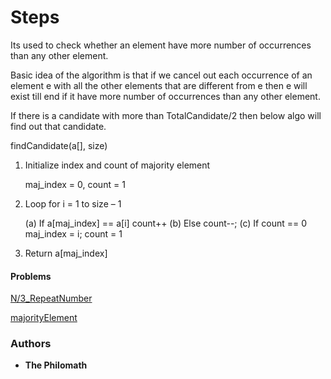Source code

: # Steps
Its used to check whether an element have more number of occurrences than any other element.

Basic idea of the algorithm is that if we cancel out each occurrence of an element e with all the other elements that are different from e then e will exist till end if it have more number of occurrences than any other element.

If there is a candidate with more than TotalCandidate/2 then below algo will find out that candidate.

findCandidate(a[], size)
1.  Initialize index and count of majority element

     maj_index = 0, count = 1
2.  Loop for i = 1 to size – 1

    (a) If a[maj_index] == a[i]
          count++
    (b) Else
        count--;
    (c) If count == 0
          maj_index = i;
          count = 1
3.  Return a[maj_index]

#### Problems
[N/3_RepeatNumber](../InterviewBit/N3_Repeat_Number.cpp)

[majorityElement](https://www.geeksforgeeks.org/majority-element/)

### Authors

* **The Philomath**
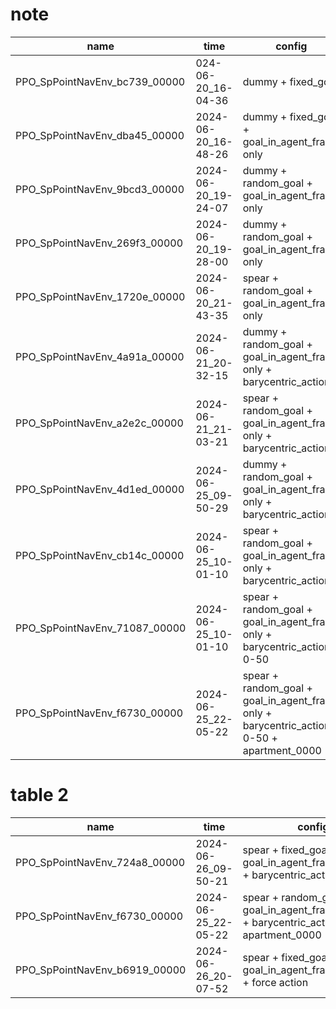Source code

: # note

| name                          | time                | config                                                                  | state |
| ------------------------------- | --------------------- | ------------------------------------------------------------------------- | ------ |
| PPO_SpPointNavEnv_bc739_00000 | 024-06-20_16-04-36  | dummy + fixed_goal                                                      |      |
| PPO_SpPointNavEnv_dba45_00000 | 2024-06-20_16-48-26 | dummy + fixed_goal + goal_in_agent_frame only                           |      |
| PPO_SpPointNavEnv_9bcd3_00000 | 2024-06-20_19-24-07 | dummy + random_goal + goal_in_agent_frame only                          |      |
| PPO_SpPointNavEnv_269f3_00000 | 2024-06-20_19-28-00 | dummy + random_goal + goal_in_agent_frame only                          |      |
| PPO_SpPointNavEnv_1720e_00000 | 2024-06-20_21-43-35 | spear + random_goal + goal_in_agent_frame only                          |      |
| PPO_SpPointNavEnv_4a91a_00000 | 2024-06-21_20-32-15 | dummy + random_goal + goal_in_agent_frame only + barycentric_action      |      |
| PPO_SpPointNavEnv_a2e2c_00000 | 2024-06-21_21-03-21 | spear + random_goal + goal_in_agent_frame only + barycentric_action      |      |
| PPO_SpPointNavEnv_4d1ed_00000 | 2024-06-25_09-50-29 | dummy + random_goal + goal_in_agent_frame only + barycentric_action      |      |
| PPO_SpPointNavEnv_cb14c_00000 | 2024-06-25_10-01-10 | spear + random_goal + goal_in_agent_frame only + barycentric_action      |      |
| PPO_SpPointNavEnv_71087_00000 | 2024-06-25_10-01-10 | spear + random_goal + goal_in_agent_frame only + barycentric_action 0-50 |      |
| PPO_SpPointNavEnv_f6730_00000 | 2024-06-25_22-05-22 | spear + random_goal + goal_in_agent_frame only + barycentric_action 0-50 + apartment_0000 | failed | 

# table 2

| name                          | time                | config                                                                  | state |
| ------------------------------- | --------------------- | ------------------------------------------------------------------------- | ------ |
| PPO_SpPointNavEnv_724a8_00000 | 2024-06-26_09-50-21 | spear + fixed_goal + goal_in_agent_frame+location + barycentric_action | succ |                                                    |      |
| PPO_SpPointNavEnv_f6730_00000 | 2024-06-25_22-05-22 | spear + random_goal + goal_in_agent_frame+location + barycentric_action + apartment_0000 | fail |           
| PPO_SpPointNavEnv_b6919_00000 | 2024-06-26_20-07-52 | spear + fixed_goal + goal_in_agent_frame+location + force action | succ |
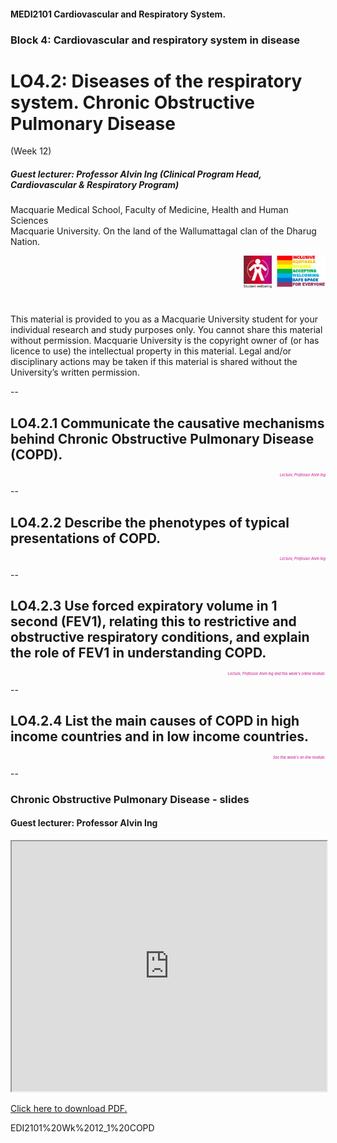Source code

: <!-- .slide: data-auto-animate-restart id="MEDI2101Wk12_1" -->
#### MEDI2101 Cardiovascular and Respiratory System.
### Block 4: Cardiovascular and respiratory system in disease
# LO4.2: Diseases of the respiratory system. Chronic Obstructive Pulmonary Disease
(Week 12)
##### Guest lecturer: Professor Alvin Ing (Clinical Program Head, Cardiovascular & Respiratory Program)

Macquarie Medical School, Faculty of Medicine, Health and Human Sciences<br>Macquarie University. On the land of the Wallumattagal clan of the Dharug Nation.

<img src="images/lgbtqi_safe_space.jpg" alt="LGBTQI+ Inclusive Equitable Diverse Accepting Welcoming Safe Space for Everyone" align="right" width=17%>
<a href="https://students.mq.edu.au/support"><img src="images/mqwellbeing.png" alt="Contact Macquarie University Wellbeing" align="right" width=9%></a>
<p>&nbsp;</p>
<p>&nbsp;</p>
<p>&nbsp;</p>
<p class="citation">This material is provided to you as a Macquarie University student for your individual research and study purposes only. You cannot share this material without permission. Macquarie University is the copyright owner of (or has licence to use) the intellectual property in this material. Legal and/or disciplinary actions may be taken if this material is shared without the University’s written permission.</p>

--
## LO4.2.1 Communicate the causative mechanisms behind Chronic Obstructive Pulmonary Disease (COPD).
<p style="color:#C6007E;font-style:italic;font-size:0.4em;text-align:right">Lecture, Professor Alvin Ing</p>

--
## LO4.2.2 Describe the phenotypes of typical presentations of COPD.
<p style="color:#C6007E;font-style:italic;font-size:0.4em;text-align:right">Lecture, Professor Alvin Ing</p>

--
## LO4.2.3 Use forced expiratory volume in 1 second (FEV1), relating this to restrictive and obstructive respiratory conditions, and explain the role of FEV1 in understanding COPD.
<p style="color:#C6007E;font-style:italic;font-size:0.4em;text-align:right">Lecture, Professor Alvin Ing and this week's online module.</p>

--
## LO4.2.4 List the main causes of COPD in high income countries and in low income countries.
<p style="color:#C6007E;font-style:italic;font-size:0.4em;text-align:right">See this week's on-line module.</p>

--
### Chronic Obstructive Pulmonary Disease - slides
#### Guest lecturer: Professor Alvin Ing

<iframe src="https://github.com/butlin/presentations/blob/gh-pages/MEDI2101%20Wk%2012_1%20COPD.pdf#toolbar=1" width="100%" height="400px">
    </iframe>

<p class="citation"><a href="https://github.com/butlin/presentations/blob/gh-pages/MEDI2101%20Wk%2012_1%20COPD.pdf">Click here to download PDF.</a></p>EDI2101%20Wk%2012_1%20COPD
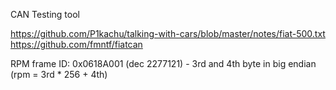 CAN Testing tool

https://github.com/P1kachu/talking-with-cars/blob/master/notes/fiat-500.txt
https://github.com/fmntf/fiatcan

RPM frame ID: 0x0618A001 (dec 2277121) - 3rd and 4th byte in big endian (rpm = 3rd * 256 + 4th)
--- --- ---
• DIRECTIONS FOR THIS TASK: Starting from the first of the lines and ending with the line containing "Its used to", swap "occurrences" for "instances" and change nothing else. Leave the pictures out of your answer.

• SOLUTION FOR THIS EXERCISE:
Source code

: # Steps
Its used to check whether an element have more number of instances than any other element.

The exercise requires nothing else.